→ READING TEXT:
◇ ◇ ◇ ◇ ◇ ◇ ◇
We like to compare the returns of the DIAP against the typical 60/40 stock/bond portfolio that is often recommended as a default by Investment Advisors. We believe that exposure to additional asset classes beyond the typical 60/40 portfolio combined with a preference for income and the utilization of a tactical value overlay should produce superior investment returns with less risk.
We narrowly missed our goal this quarter but remain ahead for the year. In the second quarter the DIAP generated a 1.91% return after fees trailing the no-fee 60/40 benchmark by 1.76%. The total returns of the SPY and AGG ETFs were 4.23% and 2.82% respectively in Q2, resulting in a benchmark return of 3.67%.
Looking at the table below, the underperformance in the DIAP relative to the 60/40 benchmark was primarily driven by weakness in MLP’s which produced a negative return in the quarter. We continue to believe that MLP’s remain tremendously undervalued. Their value is depressed because the group continues to get lumped in with traditional energy stocks by most investors. As oil prices fell in Q2, MLP’s declined in tandem due to this misplaced view.
The reality is that MLP’s have business models that more closely resemble toll roads, as they primarily benefit from increasing oil and gas volumes, rather than changes in commodity prices. With the explosion of US shale growth, the industry is growing pipeline capacity at elevated levels and higher pricing that will ultimately lead to higher investor distributions. In most markets there is a shortage of pipeline capacity resulting in pricing power for MLP’s.
At some point, MLP’s generous yields and potential for dividend growth will force investors to rethink their historical framework for valuing these companies. MLP’s correlation with energy prices will decline and ultimately reflect the stable toll roads they have become.
Junk Bonds and Real Estate were the other areas of underperformance versus our benchmark. Despite falling treasury yields, the spreads of Junk Bonds widened on worries of economic weakness and a general de-risking by investors. This underperformance may prove to be justified, but the current spread of 3.8% warrants the continuation of our small position. If spreads widened to 5%, we would consider increasing our exposure in the portfolio. REITs on the other hand trailed as they had a very strong performance in the first quarter. We believe that REITs are on the high-end of fair value, but we very much like their stability and downside protection.
◇ ◇ ◇ ◇ ◇ ◇ ◇
→ INFORMATION SHOWN:
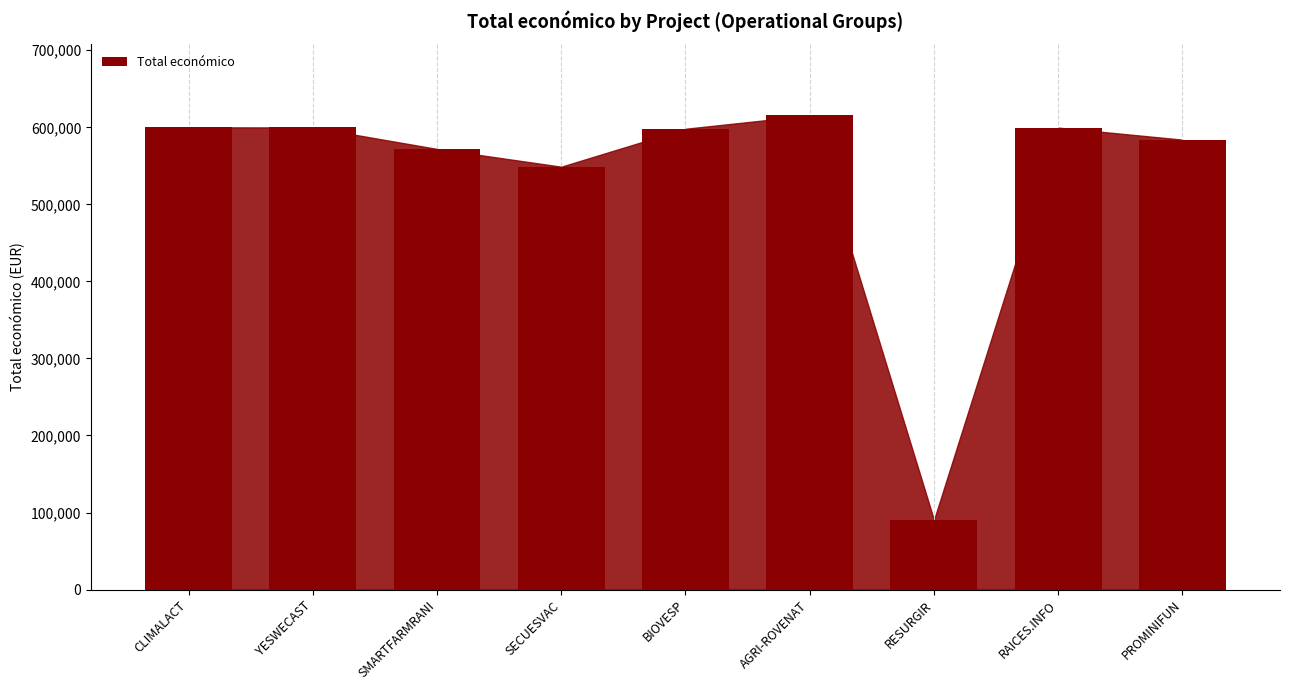

What is the label of the 5th bar from the left?

BIOVESP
◇ ◇ ◇ ◇ ◇ ◇ ◇
→ PROBLEMS AND TASKS:
• A. Copy the portfolio commentary from "At some point, MLP’s" up to and including "they have become.".
• B. In the portfolio commentary, what return after fees did the DIAP generate in the second quarter?
• C. Pick up the portfolio commentary after its last sentence and continue writing it.
The material has no connection to the portfolio commentary.

→ TASK-BY-TASK RESULTS:
• A.
At some point, MLP’s generous yields and potential for dividend growth will force investors to rethink their historical framework for valuing these companies. MLP’s correlation with energy prices will decline and ultimately reflect the stable toll roads they have become.

• B. 1.91%

• C.
The top contributor to the fund this quarter was our Investment-Grade Corporate Bond ETF (VCIT). It had an outstanding 4.4% return as interest rates fell and corporate bond spreads contracted. Corporate bonds remain fairly valued and represent a good opportunity for further outperformance in the coming quarters as we believe that investors will search for higher yields now that US Treasuries are currently paying less than 2%.
Utilities continued to perform well and have reached the point of being too overvalued. We will address this further below where we discuss changes to our target allocation for the DIAP that were put in place subsequent to the quarters end on July 3rd, 2019 when we did our normal quarterly rebalancing.
Turning to our emphasis on income generation, the current yield on the DIAP as of July 5, 2019 is 5.0% annualized. The current investments have dividend yields ranging from 2.84% to 7.82%, compared to the S&P 500 dividend yield of 1.92% and 10-Year US treasury of 2.06%.
The big news for the DIAP this quarter is that we are adjusting our target allocations and we have included a new asset class in the portfolio. A table showing the old allocation and new allocation can be seen below.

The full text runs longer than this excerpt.